→ **EXERCISE**: In each of the items below, change every occurrence of "pie" to "donut" and keep everything else the same.

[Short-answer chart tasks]
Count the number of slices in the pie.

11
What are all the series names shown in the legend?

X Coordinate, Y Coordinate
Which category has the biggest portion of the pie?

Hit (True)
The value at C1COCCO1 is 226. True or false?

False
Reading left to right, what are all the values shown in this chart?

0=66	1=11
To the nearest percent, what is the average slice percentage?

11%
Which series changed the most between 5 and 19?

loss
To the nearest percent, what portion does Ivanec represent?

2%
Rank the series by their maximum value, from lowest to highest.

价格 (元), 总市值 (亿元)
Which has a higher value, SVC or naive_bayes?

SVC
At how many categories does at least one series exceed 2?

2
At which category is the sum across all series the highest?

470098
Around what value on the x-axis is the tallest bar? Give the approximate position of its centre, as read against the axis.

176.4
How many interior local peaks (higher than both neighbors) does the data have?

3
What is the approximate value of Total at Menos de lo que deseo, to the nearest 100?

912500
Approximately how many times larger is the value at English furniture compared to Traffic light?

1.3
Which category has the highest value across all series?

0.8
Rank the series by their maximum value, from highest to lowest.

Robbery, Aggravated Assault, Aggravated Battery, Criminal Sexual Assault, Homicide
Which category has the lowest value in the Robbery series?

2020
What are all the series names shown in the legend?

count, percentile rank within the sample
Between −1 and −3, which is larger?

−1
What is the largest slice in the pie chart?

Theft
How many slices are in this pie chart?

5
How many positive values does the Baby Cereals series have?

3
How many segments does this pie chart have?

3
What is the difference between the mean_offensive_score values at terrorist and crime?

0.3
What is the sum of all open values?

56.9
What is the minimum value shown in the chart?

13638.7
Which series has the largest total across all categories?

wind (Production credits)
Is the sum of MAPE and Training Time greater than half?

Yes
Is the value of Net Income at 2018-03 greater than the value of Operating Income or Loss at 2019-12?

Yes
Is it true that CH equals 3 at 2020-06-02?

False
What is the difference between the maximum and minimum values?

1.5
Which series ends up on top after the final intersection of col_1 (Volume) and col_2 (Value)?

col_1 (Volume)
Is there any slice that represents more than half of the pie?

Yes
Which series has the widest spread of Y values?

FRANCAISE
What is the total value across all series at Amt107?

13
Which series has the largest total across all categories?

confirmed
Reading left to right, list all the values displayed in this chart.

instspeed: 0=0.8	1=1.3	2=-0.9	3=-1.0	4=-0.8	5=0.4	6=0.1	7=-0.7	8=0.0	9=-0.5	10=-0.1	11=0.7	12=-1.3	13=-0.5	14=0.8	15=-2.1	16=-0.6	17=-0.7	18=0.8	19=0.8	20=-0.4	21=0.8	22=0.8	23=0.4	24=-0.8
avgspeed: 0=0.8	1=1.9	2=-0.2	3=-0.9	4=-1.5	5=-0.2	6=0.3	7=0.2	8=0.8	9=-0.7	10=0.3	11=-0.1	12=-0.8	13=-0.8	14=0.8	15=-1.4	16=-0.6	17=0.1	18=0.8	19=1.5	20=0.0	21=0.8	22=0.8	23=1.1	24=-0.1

→ **ANSWER FOR THIS EXERCISE**:
Count the number of slices in the donut.

11
What are all the series names shown in the legend?

X Coordinate, Y Coordinate
Which category has the biggest portion of the donut?

Hit (True)
The value at C1COCCO1 is 226. True or false?

False
Reading left to right, what are all the values shown in this chart?

0=66	1=11
To the nearest percent, what is the average slice percentage?

11%
Which series changed the most between 5 and 19?

loss
To the nearest percent, what portion does Ivanec represent?

2%
Rank the series by their maximum value, from lowest to highest.

价格 (元), 总市值 (亿元)
Which has a higher value, SVC or naive_bayes?

SVC
At how many categories does at least one series exceed 2?

2
At which category is the sum across all series the highest?

470098
Around what value on the x-axis is the tallest bar? Give the approximate position of its centre, as read against the axis.

176.4
How many interior local peaks (higher than both neighbors) does the data have?

3
What is the approximate value of Total at Menos de lo que deseo, to the nearest 100?

912500
Approximately how many times larger is the value at English furniture compared to Traffic light?

1.3
Which category has the highest value across all series?

0.8
Rank the series by their maximum value, from highest to lowest.

Robbery, Aggravated Assault, Aggravated Battery, Criminal Sexual Assault, Homicide
Which category has the lowest value in the Robbery series?

2020
What are all the series names shown in the legend?

count, percentile rank within the sample
Between −1 and −3, which is larger?

−1
What is the largest slice in the donut chart?

Theft
How many slices are in this donut chart?

5
How many positive values does the Baby Cereals series have?

3
How many segments does this donut chart have?

3
What is the difference between the mean_offensive_score values at terrorist and crime?

0.3
What is the sum of all open values?

56.9
What is the minimum value shown in the chart?

13638.7
Which series has the largest total across all categories?

wind (Production credits)
Is the sum of MAPE and Training Time greater than half?

Yes
Is the value of Net Income at 2018-03 greater than the value of Operating Income or Loss at 2019-12?

Yes
Is it true that CH equals 3 at 2020-06-02?

False
What is the difference between the maximum and minimum values?

1.5
Which series ends up on top after the final intersection of col_1 (Volume) and col_2 (Value)?

col_1 (Volume)
Is there any slice that represents more than half of the donut?

Yes
Which series has the widest spread of Y values?

FRANCAISE
What is the total value across all series at Amt107?

13
Which series has the largest total across all categories?

confirmed
Reading left to right, list all the values displayed in this chart.

instspeed: 0=0.8	1=1.3	2=-0.9	3=-1.0	4=-0.8	5=0.4	6=0.1	7=-0.7	8=0.0	9=-0.5	10=-0.1	11=0.7	12=-1.3	13=-0.5	14=0.8	15=-2.1	16=-0.6	17=-0.7	18=0.8	19=0.8	20=-0.4	21=0.8	22=0.8	23=0.4	24=-0.8
avgspeed: 0=0.8	1=1.9	2=-0.2	3=-0.9	4=-1.5	5=-0.2	6=0.3	7=0.2	8=0.8	9=-0.7	10=0.3	11=-0.1	12=-0.8	13=-0.8	14=0.8	15=-1.4	16=-0.6	17=0.1	18=0.8	19=1.5	20=0.0	21=0.8	22=0.8	23=1.1	24=-0.1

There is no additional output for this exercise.